Que haja parceria público-privada, mas uma parceria verdadeira. Queremos fortalecer essa parceria. Pensamos que o empresariado pode pingar alguma coisa. Trinta por cento já seria razoável – botamos 70%, e o empresariado bota 30%. Agora, 100% de renúncia, absolutamente 100% de dinheiro público para o critério ser privado, não é justo, não é correto com a sociedade brasileira.”
maio 7th, 2009 at 10:25
A mentira mascarando a verdade: o perverso sermão dos defensores da Lei Rouanet.
Após a erupção de acusações lançadas ao Ministro da Cultura, culminando na comparação com Hitler, Stalin e Bush, (www.culturaemercado.com.br/post/o-juca-e-a-propria-lei/) a oposição à reformulação da Lei Rouanet continua com a campanha da distorção da realidade, questionando a integridade do Minc.
Parece-me que os proponentes dessas barbaridades (uma turma Paulista bem-articulada de “consultores” e advogados “especializados”) estudaram e aprenderam as táticas do Governo neoliberal Bush/Cheney que brilhou na propaganda difamatória e na concepção de mentiras mascarando a verdade: simplesmente a inversão total da realidade e a projeção máxima da mesma.

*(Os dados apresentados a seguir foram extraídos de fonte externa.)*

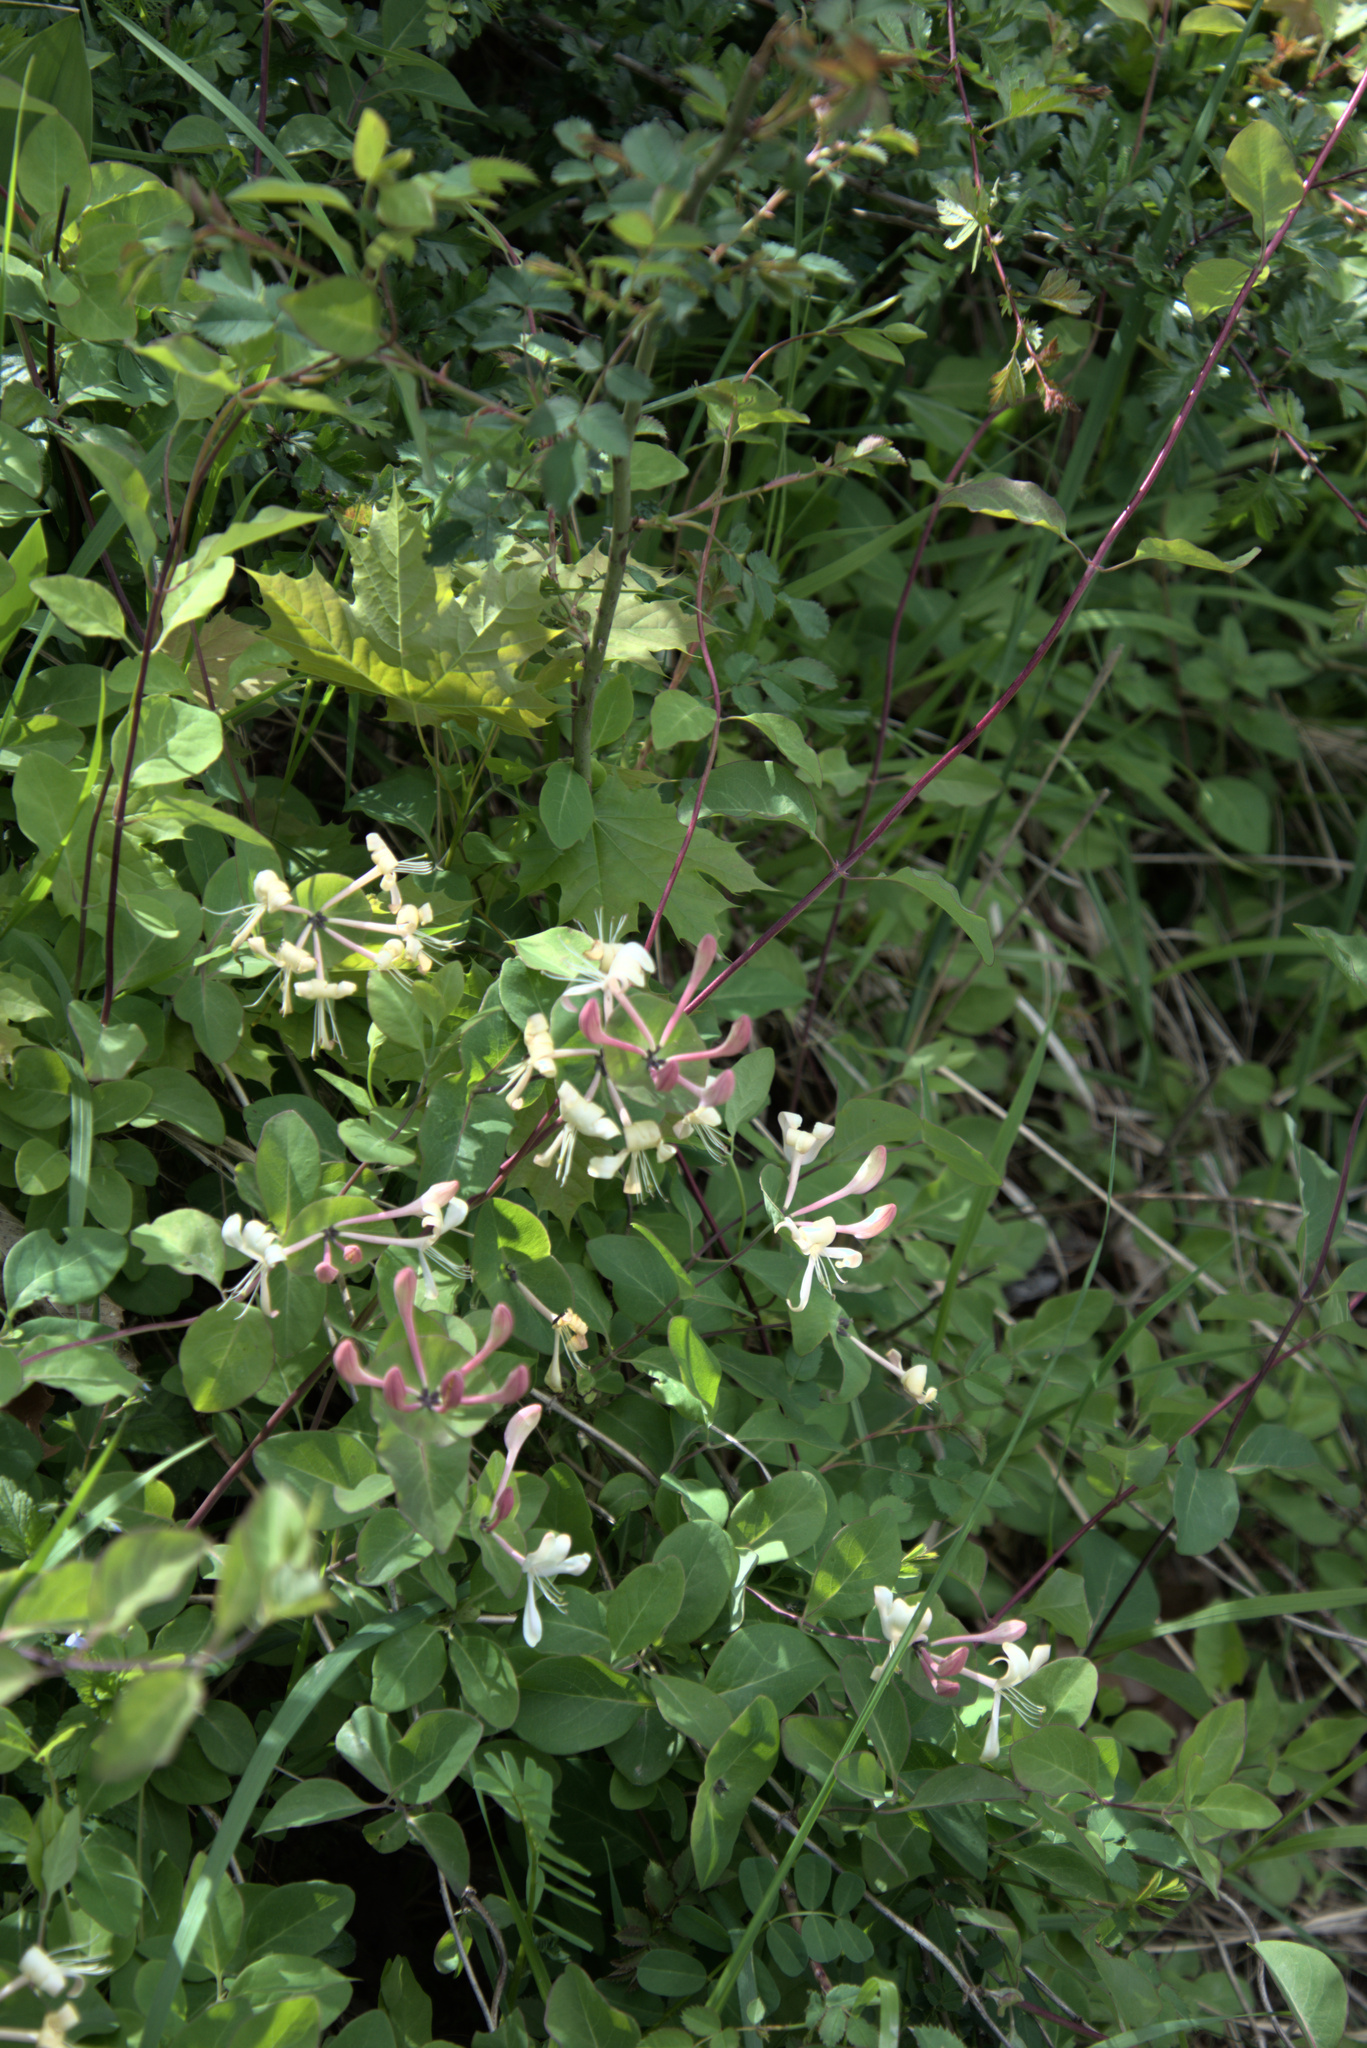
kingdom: Plantae
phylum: Tracheophyta
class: Magnoliopsida
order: Dipsacales
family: Caprifoliaceae
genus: Lonicera
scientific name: Lonicera caprifolium
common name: Perfoliate honeysuckle
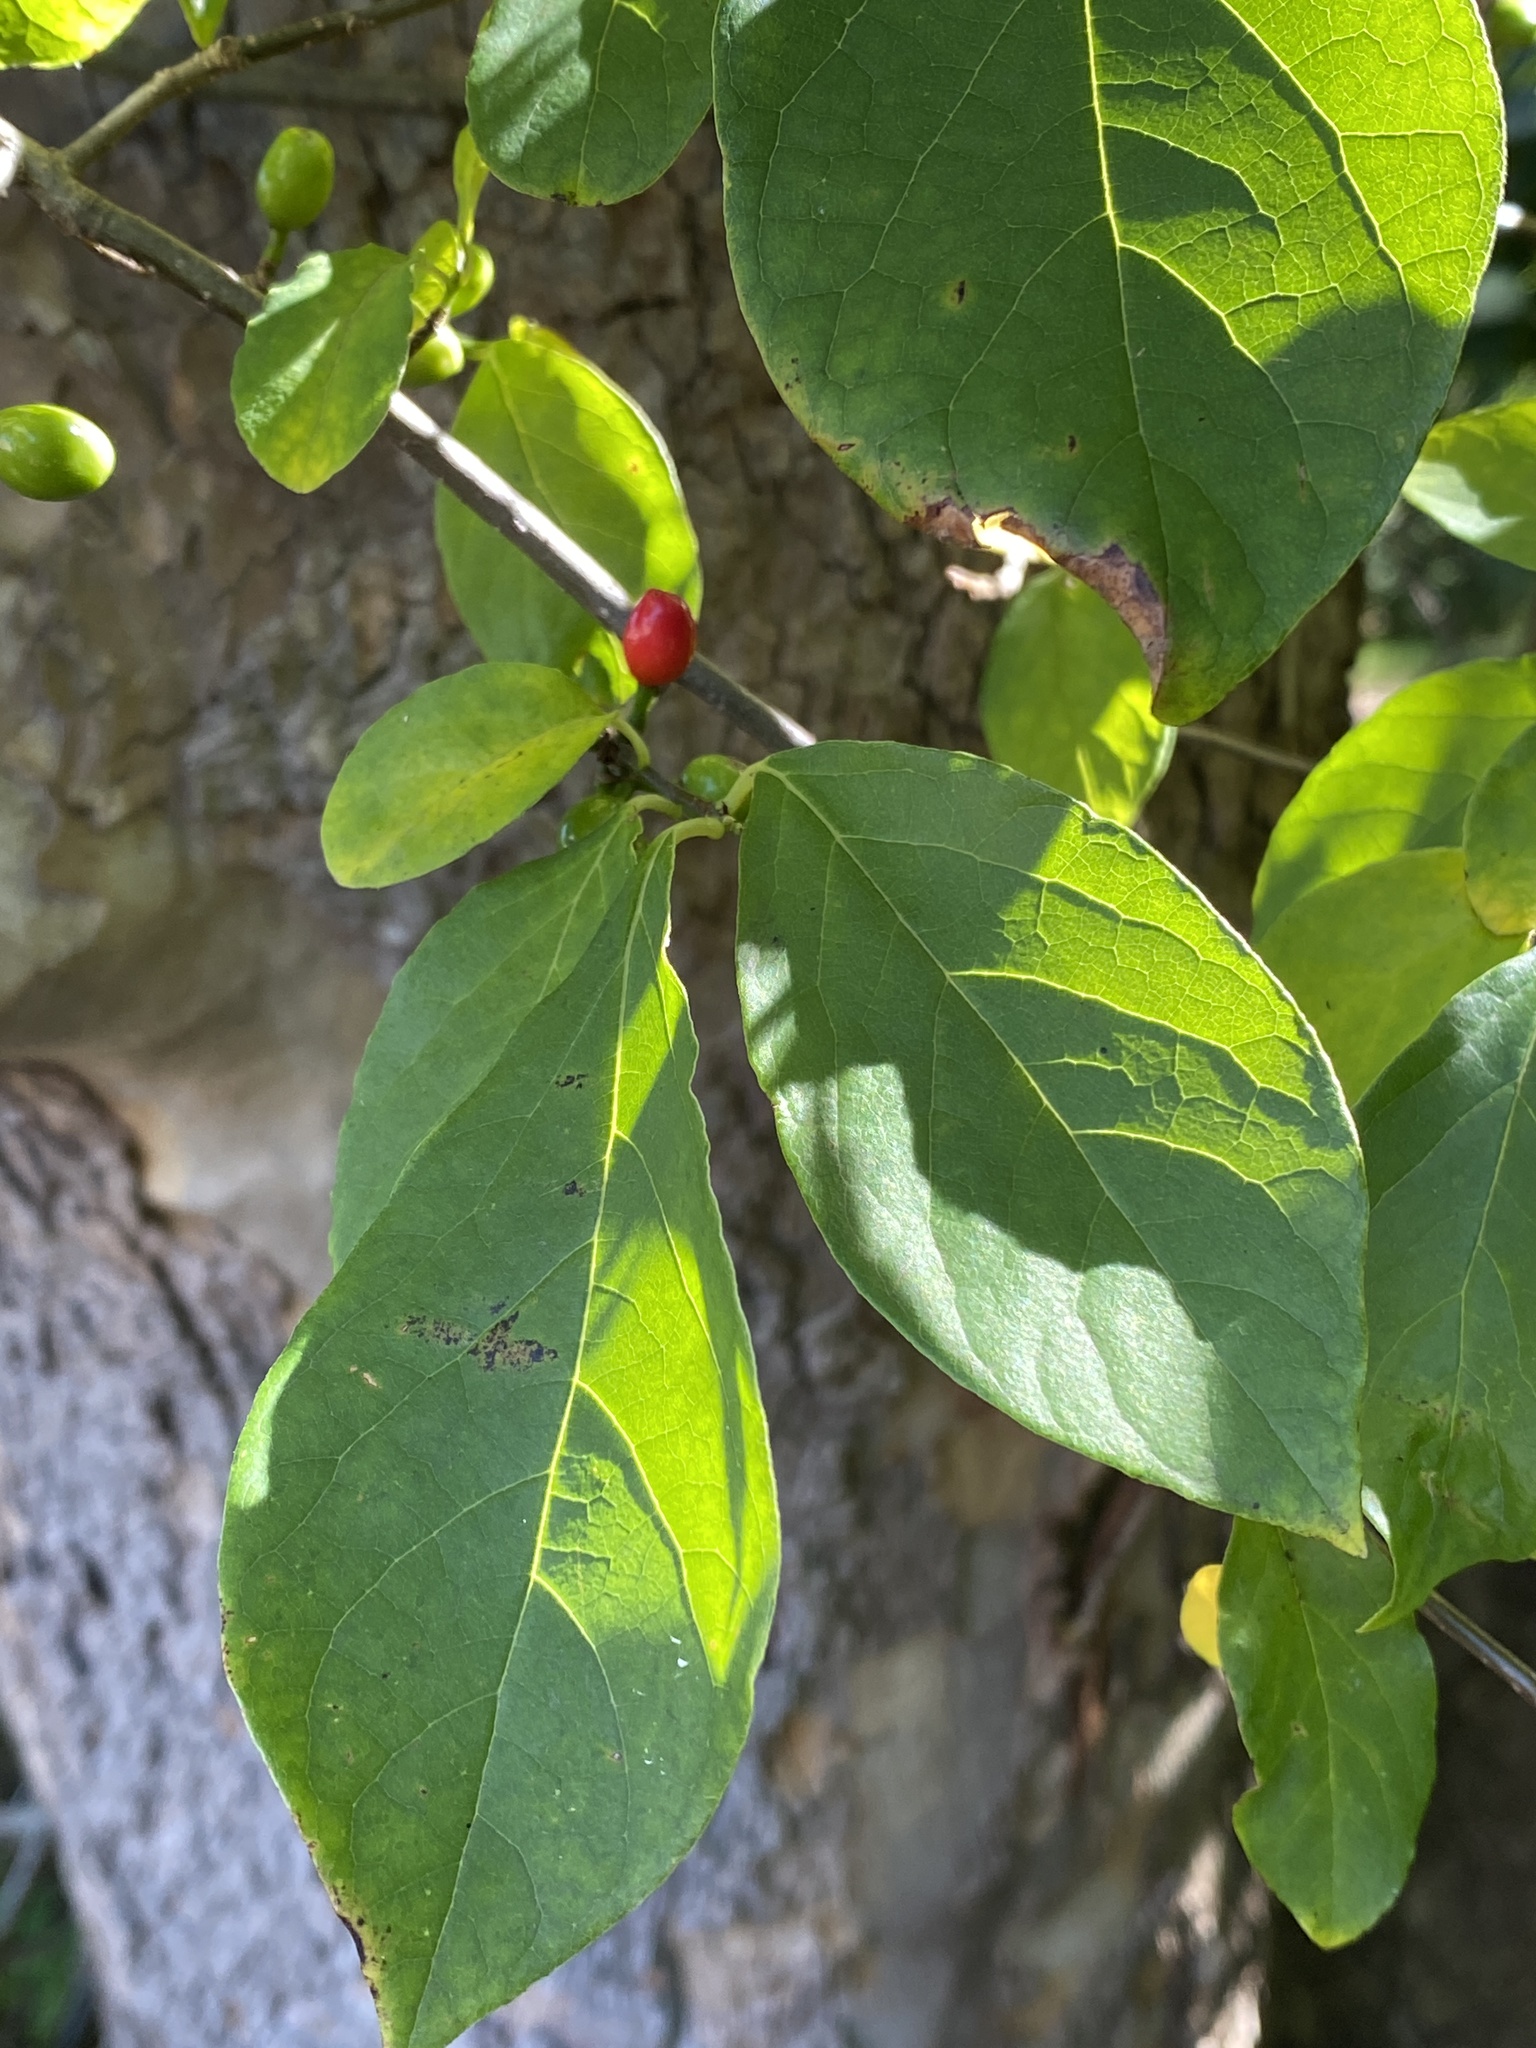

Basta lembrar dos “Clear Skies Act” (Ato do céu limpo), permitindo mais poluição industrial, “Healthy Forest initiative” (Iniciativa floresta saudável) permitindo mais desmatamento, EPA Clean Water Rules (regras para água limpa) permitindo a industria poluir a água potável com arsênico, etc.
A utilização e manipulação mais cínica e oportunista da mídia, do povo e da democracia podem ser visto na campanha “A lei Rouanet é Nossa!”, junto à perturbadora (ridícula) imagem de mãos de pessoas presas e sem saída – quando se sabe que 3% dos proponentes (concentrados no sudeste) ficam com 50% do dinheiro publico destinado para cultura (R$1 bilhão), e uma assustadora e execrável porcentagem deste dinheiro fica nas mãos dos advogados, captadores e consultores e outros parasitas da cultura Brasileira (aparentemente presos e sem saída se o sistema se tornar justo e democrático).
“Democracia se faz com Arte” e outros slogans banais e o uso sedutor e sórdido de palavras politicamente corretas como “liberdade”, “equidade para dialogo” e “interesse publico” são utilizados sem escrúpulo, virando assim mantras triviais: palavras vazias e sem sentido em um contexto onde poucos ganham tudo e a maioria fica com nada que reflete exatamente o quadro sócio-econômico do país.
A provocativa pergunta “Quem ganha com o fim da Lei Rouanet?” (www.culturaemercado.com.br/post/quem-ganha-com-o-fim-da-lei-rouanet/) que conclui, mais uma vez, com uma abominável declaração que o Ministro Juca Ferreira somente se beneficia com projeção na mídia, tem uma simples resposta: O artista e o povo Brasileiro.
Quem perde? Aqueles 3% que até agora abusaram do sistema.